*Article*
══════════════════════════════

26 avril 1986. Le cœur de la centrale nucléaire Lénine, située dans l’actuelle Ukraine, explose, emportant avec elle vies, controverses. Il s’agit à ce jour de la plus grande catastrophe nucléaire du XXe siècle aux conséquences désastreuses, aussi bien écologiques, économiques, sociales que politiques.


Comment retranscrire un tel terreau narratif en série de fiction ? C’était tout l’enjeu – colossal – devant lequel se dressait Craig Mazin. C’est peu dire si l’on attendait ce réalisateur-scénariste sur un projet aussi sérieux, pour celui à qui l’on doit les scénarios de Scary Movie 3 et 4, Very Bad Trip 2 et 3 ainsi que la parodie potache Super Héros Movie. Aussi improbable que sa filmographie, le résultat est époustouflant.


La Menace fantôme


Face à cette densité de matériel, Craig Mazin décide de centrer l’histoire autour de Valeri Legassov, physicien nucléaire russe qui est l’un des premiers à avoir mesuré la dimension de la catastrophe. Personnage qui sera constamment ramené à la dure réalité des enjeux politiques qu’incombe une telle tragédie dans la période de conflit qu’est la Guerre Froide. L’humain est au centre de toutes les préoccupations.


Dès l’entame, le décor est planté. La caméra se balade et capte les bribes d’un appartement morne et gris. L’ambiance est lourde, annonciatrice de la tragédie qui va suivre. Legassov est assis à table, cigarette au bec, il procède à des aveux, sort de son appartement pour cacher des preuves, remonte chez lui et se suicide. Générique.



« Rien n’avait de sens à Tchernobyl, tout ce qui s’est passé là-bas,
même nos bonnes actions, tout… n’était que folie » Valeri Legassov
(personnage).



Une introduction sobre et glaçante amenant un premier épisode terrible où l’on suit les différents protagonistes face à une tragédie dont personne ne maîtrise l’ampleur mais où les conséquences humaines sont déjà palpables. C’est l’occasion pour la mini-série d’HBO d’utiliser la richesse du langage cinématographique pour nous plonger, nous fébriles spectateurs, dans la folie du nucléaire, incontrôlable et dévastateur. Un film d’horreur.


La terreur Tchernobyl est marquée au fer rouge dans la conscience collective. Cette angoisse universelle a été transmise par les générations passées et présentes et existe dans chacun de nous. La série joue à fond la carte de cet imaginaire commun pour basculer dans la terreur. Quoi de plus terrifiant qu’un mal invisible qui nous ronge ?


C’est grâce notamment à un travail formidable sur le son et la musique. Lancinant et bourdonnant, le travail sonore instaure ce climat d’inquiétude et d’effroi et plonge le spectateur dans un magma d’ondes, dont on a la sensation palpable qu’elle ronge les personnages. Un travail au service de séquences terrifiantes, où les peaux rouges, les regards terrifiés glacent le sang. Procédé qui sera utilisé à de nombreuses reprises dans les cinq épisodes, dès lors que l’on s’approchera de la centrale éventrée.

══════════════════════════════

*Extraits de données*
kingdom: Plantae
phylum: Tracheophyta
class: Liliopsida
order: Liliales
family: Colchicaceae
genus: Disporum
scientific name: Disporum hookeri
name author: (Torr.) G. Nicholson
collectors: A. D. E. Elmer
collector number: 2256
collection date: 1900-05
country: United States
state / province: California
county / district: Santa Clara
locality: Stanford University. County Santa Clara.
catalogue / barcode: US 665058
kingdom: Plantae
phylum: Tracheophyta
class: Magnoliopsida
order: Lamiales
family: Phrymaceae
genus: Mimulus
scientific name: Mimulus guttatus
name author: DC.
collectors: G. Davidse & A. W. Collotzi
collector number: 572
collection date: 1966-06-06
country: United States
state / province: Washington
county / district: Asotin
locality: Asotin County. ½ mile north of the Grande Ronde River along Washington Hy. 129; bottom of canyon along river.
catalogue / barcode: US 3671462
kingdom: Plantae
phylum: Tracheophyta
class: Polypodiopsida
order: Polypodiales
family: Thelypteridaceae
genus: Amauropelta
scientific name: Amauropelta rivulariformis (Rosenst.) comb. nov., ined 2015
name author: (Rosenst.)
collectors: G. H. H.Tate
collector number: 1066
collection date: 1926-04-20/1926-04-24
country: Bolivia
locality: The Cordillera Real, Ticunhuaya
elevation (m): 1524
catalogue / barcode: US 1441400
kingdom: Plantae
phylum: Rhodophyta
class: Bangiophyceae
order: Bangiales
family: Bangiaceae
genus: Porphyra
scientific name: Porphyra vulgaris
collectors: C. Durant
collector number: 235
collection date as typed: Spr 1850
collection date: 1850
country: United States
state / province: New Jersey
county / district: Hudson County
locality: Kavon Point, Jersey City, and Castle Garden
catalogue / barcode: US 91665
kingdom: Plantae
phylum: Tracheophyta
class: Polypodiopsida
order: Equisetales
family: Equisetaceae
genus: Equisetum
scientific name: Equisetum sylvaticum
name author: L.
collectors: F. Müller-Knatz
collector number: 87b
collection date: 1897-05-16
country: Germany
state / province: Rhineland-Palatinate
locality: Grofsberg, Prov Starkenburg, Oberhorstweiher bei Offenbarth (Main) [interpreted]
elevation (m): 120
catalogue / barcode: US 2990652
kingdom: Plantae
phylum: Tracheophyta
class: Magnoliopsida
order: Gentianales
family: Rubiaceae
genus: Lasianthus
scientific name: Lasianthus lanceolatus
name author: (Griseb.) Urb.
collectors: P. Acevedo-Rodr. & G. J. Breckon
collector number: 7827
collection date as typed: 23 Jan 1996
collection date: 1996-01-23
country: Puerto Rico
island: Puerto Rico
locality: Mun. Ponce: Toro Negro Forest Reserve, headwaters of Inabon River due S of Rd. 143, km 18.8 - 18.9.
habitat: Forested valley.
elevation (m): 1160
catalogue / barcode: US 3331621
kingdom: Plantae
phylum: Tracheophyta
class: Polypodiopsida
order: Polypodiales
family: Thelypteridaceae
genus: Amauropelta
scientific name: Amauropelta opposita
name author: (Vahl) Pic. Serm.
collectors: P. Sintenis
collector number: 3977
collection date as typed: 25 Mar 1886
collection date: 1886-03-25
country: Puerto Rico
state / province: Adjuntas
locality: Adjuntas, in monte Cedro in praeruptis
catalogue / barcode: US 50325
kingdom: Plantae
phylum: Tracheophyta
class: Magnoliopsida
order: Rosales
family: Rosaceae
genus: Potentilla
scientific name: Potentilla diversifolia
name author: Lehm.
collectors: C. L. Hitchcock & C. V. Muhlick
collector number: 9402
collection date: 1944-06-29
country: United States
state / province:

══════════════════════════════

*Objectif*
Recopiez le passage de l'article qui commence par « Une introduction sobre » et se termine par « Un film d’horreur. », en remplaçant « glaçante » par « saisissante ».

*Solution*
Une introduction sobre et saisissante amenant un premier épisode terrible où l’on suit les différents protagonistes face à une tragédie dont personne ne maîtrise l’ampleur mais où les conséquences humaines sont déjà palpables. C’est l’occasion pour la mini-série d’HBO d’utiliser la richesse du langage cinématographique pour nous plonger, nous fébriles spectateurs, dans la folie du nucléaire, incontrôlable et dévastateur. Un film d’horreur.